Traditional denominations also have pushed hell to the margins. The Presbyterian Church (USA)'s first catechism, drawn up a few years ago by a committee, mentions hell only once.
George Hunsinger, a professor at Princeton Theological Seminary and the catechism's principal author, would have liked the document to address hell more directly and "talk about divine judgment in a responsible way." But the committee rejected the idea without much debate.
New Catechism Softens Language
Individual priests kept hell's fires burning for years, aided by a Catholic catechism of beliefs published in 1891 whose tone one priest calls "positively medieval." A new catechism, published in 1994, uses gentler language and emphasizes that hell's chief punishment is the separation from God.
"When you take [hell] away as a threat, everything changes," said the University of Chicago's Marty. "Who goes to confession anymore? Time was, a [Catholic] church had 16 booths and people snaked around the block. Today, a church might have one left."
One measure of hell's continued decline can be found in the changed attitude of the Rev. Billy Graham, who came to prominence in the 1940s as a fire-and-brimstone Gospel preacher. His depiction of hell was unequivocal, an unpleasant address for unrepentant sinners.
Even Graham has reconsidered hell—not whether it exists, but what it is.
" ... I believe that hell is essentially separation from God.

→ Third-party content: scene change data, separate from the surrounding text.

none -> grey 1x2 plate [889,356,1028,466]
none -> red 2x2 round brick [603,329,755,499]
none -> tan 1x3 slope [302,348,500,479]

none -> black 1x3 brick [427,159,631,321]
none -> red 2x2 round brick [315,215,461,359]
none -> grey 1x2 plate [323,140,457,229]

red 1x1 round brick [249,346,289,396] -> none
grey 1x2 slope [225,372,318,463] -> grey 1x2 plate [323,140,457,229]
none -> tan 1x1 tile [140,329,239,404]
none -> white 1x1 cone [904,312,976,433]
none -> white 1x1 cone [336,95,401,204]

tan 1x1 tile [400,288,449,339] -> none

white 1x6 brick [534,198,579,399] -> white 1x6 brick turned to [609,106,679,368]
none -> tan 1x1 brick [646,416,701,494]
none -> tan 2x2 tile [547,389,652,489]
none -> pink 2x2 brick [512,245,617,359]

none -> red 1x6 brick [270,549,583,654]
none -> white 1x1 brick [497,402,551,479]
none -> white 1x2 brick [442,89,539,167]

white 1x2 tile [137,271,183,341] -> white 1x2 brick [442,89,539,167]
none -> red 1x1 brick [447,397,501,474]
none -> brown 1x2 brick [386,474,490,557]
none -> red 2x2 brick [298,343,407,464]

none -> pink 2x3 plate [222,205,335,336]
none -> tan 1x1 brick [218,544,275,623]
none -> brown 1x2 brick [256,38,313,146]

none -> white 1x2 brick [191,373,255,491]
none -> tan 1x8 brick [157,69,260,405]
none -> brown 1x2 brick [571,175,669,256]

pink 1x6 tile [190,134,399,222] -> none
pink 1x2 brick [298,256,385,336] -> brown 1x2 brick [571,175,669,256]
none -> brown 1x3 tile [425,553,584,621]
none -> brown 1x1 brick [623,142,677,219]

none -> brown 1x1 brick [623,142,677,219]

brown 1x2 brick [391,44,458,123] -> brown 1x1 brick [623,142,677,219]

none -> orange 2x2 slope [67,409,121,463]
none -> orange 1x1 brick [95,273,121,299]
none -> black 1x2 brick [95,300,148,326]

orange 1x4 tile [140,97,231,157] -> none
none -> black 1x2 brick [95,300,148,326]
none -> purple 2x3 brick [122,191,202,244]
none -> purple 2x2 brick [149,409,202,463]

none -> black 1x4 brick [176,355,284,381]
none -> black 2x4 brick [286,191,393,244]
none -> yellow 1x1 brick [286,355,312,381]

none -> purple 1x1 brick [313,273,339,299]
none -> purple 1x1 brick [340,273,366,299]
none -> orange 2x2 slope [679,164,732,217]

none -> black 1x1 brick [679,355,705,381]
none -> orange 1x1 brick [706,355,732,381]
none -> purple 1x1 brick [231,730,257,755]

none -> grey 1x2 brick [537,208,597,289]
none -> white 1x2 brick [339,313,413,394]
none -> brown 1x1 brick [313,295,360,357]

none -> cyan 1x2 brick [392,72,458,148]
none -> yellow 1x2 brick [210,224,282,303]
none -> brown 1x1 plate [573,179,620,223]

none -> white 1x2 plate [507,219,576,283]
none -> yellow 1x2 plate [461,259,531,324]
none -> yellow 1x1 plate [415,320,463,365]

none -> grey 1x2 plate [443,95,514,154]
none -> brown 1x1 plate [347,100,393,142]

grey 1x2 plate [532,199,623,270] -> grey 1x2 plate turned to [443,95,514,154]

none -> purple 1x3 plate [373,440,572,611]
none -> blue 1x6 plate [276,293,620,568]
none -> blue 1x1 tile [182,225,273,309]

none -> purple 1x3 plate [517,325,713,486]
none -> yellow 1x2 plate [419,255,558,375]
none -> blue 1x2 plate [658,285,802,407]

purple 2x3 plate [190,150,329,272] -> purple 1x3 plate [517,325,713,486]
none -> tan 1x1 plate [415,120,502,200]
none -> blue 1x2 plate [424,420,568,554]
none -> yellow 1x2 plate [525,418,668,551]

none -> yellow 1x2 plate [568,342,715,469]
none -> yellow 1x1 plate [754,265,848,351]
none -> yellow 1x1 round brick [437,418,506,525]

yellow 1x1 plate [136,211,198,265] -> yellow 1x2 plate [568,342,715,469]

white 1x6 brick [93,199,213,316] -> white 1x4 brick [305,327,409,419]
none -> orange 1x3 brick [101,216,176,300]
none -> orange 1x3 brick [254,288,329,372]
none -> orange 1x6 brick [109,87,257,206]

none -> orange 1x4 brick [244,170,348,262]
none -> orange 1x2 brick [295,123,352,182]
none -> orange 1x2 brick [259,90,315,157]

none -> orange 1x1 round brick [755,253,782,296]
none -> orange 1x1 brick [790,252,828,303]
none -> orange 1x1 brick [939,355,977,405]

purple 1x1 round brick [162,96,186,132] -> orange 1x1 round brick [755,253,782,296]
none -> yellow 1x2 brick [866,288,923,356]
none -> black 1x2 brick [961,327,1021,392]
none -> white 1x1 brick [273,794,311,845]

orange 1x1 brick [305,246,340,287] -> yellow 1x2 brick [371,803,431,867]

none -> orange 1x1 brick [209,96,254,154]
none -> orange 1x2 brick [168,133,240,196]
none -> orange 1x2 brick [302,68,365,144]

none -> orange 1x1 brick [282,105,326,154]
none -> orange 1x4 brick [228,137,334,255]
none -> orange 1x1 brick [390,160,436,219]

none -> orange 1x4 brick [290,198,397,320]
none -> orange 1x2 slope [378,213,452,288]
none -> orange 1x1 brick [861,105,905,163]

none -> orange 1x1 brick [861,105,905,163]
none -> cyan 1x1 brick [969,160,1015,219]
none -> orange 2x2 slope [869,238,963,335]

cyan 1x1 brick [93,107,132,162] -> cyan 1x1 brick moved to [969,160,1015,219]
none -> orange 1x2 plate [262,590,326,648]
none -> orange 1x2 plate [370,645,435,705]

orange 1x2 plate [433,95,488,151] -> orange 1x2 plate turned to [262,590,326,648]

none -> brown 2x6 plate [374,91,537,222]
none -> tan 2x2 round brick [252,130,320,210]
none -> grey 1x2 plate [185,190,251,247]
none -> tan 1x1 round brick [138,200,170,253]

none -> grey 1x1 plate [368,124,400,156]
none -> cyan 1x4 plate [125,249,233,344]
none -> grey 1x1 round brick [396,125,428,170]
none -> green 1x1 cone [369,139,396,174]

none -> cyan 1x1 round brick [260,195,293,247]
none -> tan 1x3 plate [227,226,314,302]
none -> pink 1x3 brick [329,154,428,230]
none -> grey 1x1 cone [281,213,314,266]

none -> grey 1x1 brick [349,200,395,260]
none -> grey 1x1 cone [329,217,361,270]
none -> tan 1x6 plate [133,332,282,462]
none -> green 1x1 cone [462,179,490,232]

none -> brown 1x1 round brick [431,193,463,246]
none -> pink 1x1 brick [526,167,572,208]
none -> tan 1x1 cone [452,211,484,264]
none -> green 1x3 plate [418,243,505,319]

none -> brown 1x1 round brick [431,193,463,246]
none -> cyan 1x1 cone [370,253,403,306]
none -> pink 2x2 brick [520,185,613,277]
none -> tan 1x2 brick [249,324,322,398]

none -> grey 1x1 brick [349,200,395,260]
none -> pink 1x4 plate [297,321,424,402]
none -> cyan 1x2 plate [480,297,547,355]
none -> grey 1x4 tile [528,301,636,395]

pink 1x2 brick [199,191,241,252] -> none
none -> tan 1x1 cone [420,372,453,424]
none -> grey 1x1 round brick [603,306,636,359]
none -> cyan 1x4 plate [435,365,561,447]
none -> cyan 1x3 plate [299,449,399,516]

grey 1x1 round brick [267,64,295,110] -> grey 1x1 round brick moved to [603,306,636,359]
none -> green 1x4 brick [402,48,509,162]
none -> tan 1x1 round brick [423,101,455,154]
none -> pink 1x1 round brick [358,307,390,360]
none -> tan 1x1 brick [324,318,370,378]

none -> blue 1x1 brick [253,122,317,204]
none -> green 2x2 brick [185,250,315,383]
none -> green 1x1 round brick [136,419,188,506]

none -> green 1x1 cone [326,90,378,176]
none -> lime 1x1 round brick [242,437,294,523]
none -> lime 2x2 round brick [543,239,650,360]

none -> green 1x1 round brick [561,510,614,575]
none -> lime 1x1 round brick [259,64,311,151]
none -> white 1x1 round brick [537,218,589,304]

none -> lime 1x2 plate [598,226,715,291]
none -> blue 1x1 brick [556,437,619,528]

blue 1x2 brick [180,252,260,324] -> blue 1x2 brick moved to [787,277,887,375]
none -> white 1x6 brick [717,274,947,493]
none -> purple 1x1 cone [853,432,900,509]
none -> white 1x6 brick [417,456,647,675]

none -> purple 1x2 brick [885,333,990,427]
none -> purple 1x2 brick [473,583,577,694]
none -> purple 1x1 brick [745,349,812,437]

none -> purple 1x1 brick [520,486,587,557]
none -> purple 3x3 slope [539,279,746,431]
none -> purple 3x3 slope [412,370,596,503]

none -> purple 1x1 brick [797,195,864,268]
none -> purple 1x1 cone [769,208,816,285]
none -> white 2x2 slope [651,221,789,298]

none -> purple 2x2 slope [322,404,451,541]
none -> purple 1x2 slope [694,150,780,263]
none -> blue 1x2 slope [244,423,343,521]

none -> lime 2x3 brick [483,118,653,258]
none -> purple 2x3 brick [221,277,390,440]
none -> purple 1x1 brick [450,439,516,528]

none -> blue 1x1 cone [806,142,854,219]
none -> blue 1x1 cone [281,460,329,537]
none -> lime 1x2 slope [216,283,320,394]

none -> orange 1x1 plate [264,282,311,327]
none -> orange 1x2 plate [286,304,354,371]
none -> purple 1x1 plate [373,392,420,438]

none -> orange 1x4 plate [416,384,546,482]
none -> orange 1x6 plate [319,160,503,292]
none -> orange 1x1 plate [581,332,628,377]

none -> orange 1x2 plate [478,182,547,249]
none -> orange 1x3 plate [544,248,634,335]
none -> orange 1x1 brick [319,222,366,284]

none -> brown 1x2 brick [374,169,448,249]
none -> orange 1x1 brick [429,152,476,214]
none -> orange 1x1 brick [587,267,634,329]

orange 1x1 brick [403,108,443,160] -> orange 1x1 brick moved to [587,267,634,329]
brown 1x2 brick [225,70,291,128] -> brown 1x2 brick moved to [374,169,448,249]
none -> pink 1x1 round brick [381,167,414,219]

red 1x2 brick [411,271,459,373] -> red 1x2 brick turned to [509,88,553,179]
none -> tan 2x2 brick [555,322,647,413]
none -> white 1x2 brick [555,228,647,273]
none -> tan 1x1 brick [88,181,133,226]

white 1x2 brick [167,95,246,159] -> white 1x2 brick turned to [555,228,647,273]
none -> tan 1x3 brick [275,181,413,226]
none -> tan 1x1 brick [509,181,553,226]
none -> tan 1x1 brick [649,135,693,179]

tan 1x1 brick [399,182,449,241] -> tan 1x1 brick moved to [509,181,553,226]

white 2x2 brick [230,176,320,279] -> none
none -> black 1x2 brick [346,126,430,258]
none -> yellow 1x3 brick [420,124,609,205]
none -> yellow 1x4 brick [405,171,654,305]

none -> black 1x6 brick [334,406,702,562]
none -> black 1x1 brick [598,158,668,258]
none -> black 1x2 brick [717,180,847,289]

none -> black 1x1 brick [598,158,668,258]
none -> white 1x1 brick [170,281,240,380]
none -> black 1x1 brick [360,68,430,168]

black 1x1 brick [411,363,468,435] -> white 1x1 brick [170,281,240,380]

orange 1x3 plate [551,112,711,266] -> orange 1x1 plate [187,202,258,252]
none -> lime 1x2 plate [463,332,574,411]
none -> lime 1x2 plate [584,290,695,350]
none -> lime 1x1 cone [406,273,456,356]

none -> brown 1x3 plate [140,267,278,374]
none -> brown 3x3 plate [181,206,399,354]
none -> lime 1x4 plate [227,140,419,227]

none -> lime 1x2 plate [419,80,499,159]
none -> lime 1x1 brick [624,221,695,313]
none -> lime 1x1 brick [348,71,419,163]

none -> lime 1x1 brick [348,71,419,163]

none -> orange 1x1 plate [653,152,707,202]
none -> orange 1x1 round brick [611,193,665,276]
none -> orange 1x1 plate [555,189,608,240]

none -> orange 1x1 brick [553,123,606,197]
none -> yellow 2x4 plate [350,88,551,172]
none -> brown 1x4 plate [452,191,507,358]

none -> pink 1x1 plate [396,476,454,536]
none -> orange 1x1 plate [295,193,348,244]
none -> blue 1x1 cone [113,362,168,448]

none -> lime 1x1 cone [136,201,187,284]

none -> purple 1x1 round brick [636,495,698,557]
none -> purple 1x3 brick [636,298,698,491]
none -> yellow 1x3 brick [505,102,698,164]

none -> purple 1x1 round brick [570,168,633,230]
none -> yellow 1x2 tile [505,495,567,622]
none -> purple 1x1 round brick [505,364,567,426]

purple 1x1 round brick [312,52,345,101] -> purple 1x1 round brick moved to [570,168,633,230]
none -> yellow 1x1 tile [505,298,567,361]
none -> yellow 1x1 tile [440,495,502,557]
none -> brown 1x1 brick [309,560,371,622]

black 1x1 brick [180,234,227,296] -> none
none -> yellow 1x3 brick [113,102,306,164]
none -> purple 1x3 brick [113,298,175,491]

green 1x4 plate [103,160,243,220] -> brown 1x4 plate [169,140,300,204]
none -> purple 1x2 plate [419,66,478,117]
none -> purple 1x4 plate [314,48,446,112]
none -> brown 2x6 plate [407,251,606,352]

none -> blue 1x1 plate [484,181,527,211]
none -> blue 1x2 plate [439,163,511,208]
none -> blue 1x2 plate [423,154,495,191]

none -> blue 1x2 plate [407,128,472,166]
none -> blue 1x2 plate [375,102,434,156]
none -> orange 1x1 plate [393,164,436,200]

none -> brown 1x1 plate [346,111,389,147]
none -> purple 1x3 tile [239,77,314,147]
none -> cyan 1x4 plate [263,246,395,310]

That we are separated from God, so we can have hell in this life and hell in the life to come ... ," Graham told an interviewer in 1991. "But to describe hell in vivid terms like I might have done 30 or 40 years ago, I'm not at liberty to do that because ... whether there is actually fire in hell or not, I do not know."
Hell became more hellish when the early Christians infused it with a serious fear factor.
Jesus is quoted in the Bible describing hell as the "outer darkness" consumed by an "everlasting fire." The book of Revelation warned that sinners would be "thrown into the lake of fire." Matthew's Gospel offered a soundtrack: the "weeping and gnashing of teeth."
"How can something as wonderful as redemption ... be based on fear?" asked Father Wilfredo Benitez of St. Anselm of Canterbury Episcopal Church in Garden Grove.
Perhaps more than any other pastor, the Rev. Robert H. Schuller is credited with inspiring the movement to supplant hell with feel-good messages.
The "Hour of Power" televangelist is founder of the Crystal Cathedral in Garden Grove, a forerunner of the thousands of nondenominational congregations that have popped up in recent decades to serve believers uncomfortable with the formality of old-line faiths.
Schuller is another believer in the concept of hell as an eternal separation from God. Yet he stopped preaching on the subject 40 years ago, moving on to a theology that stressed individual success in such books as "If It's Going to Be, It's Up to Me!"
Question 1. If Hell is not important then what is the meaning of Easter?
Question 2. If We are not to fear Hell is Jesus a Liar when he says, “Do not be afraid of those who kill the body but cannot kill the soul. Rather, be afraid of the One who can destroy both soul and body in hell.”
Question 3. If Hell is just a state of mind, Why do we do outreach and evangelism?
Question 4. Today we celebrate the 50th anniversary of the church, it was needed because the old one was too small. If Pastor Oetting had refused to preach hell and damnation, would the church ever have grown to the place it is today?